A recent Canadian tax law aims to curb speculative real estate sales by penalizing homeowners who sell a property within 365 days of purchase. Introduced in the 2022 federal budget and effective from January 2023, this law requires that any profit from such a sale be reported as business income, making it ineligible for the primary residence exemption.

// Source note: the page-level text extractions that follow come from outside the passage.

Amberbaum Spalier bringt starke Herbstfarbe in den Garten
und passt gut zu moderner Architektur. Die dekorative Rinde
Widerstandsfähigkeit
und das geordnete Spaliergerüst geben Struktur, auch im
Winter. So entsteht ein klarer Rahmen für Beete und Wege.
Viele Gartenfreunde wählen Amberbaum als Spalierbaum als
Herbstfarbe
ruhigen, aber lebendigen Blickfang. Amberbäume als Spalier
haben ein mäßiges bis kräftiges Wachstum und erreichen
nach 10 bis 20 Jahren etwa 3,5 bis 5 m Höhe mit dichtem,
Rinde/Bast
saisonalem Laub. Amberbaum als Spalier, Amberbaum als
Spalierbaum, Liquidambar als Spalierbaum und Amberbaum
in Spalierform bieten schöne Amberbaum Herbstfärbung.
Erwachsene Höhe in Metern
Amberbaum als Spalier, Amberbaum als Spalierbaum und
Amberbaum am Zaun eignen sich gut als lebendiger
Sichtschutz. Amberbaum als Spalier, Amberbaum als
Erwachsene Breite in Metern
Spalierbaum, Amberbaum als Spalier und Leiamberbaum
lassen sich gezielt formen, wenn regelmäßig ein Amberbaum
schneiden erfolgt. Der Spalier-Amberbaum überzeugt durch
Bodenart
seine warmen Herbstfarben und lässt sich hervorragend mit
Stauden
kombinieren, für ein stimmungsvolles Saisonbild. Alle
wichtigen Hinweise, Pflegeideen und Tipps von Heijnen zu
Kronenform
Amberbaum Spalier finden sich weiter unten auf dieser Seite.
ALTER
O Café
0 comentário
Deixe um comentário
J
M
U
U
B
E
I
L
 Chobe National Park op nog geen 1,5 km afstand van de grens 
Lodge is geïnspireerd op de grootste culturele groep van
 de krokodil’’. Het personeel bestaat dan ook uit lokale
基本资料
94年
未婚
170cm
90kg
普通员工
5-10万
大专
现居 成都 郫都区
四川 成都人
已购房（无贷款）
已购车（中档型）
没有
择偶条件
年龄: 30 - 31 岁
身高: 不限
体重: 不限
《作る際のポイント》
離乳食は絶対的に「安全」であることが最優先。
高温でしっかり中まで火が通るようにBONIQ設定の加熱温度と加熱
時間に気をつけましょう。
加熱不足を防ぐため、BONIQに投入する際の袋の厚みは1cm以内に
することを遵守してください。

This could result in significant taxes, ranging from 28% to 53% of profits, depending on the seller's income bracket.

Exemptions to the Law

The Canada Revenue Agency (CRA) offers exemptions for homeowners forced to sell due to one of nine specified circumstances, including:

  • Death, illness, or disability

  • Marriage breakdown

  • Job relocation or involuntary job loss

  • Safety concerns or property expropriation

These exemptions are intended to support Canadians facing unavoidable challenges.

Additional Impact on Pre-Sale Condos and Assignments

The new rules also apply to pre-sale condos, where assignment sales are now subject to HST. Under the new policy, the CRA no longer needs to prove the seller intended to flip the property; any sale within a year automatically qualifies as business income unless an exemption applies.

CRA Monitoring and Penalties

The CRA has four real estate audit teams focused on high-risk areas in Ontario and British Columbia to ensure compliance. Non-compliance can lead to steep penalties, including a 50% surcharge on the tax owed and interest if false information is filed.

Tips for Homeowners

To avoid being taxed as a business, homeowners who want to sell should wait until after the 365-day mark to benefit from the primary residence exemption. Selling on day 366 could save substantial tax costs.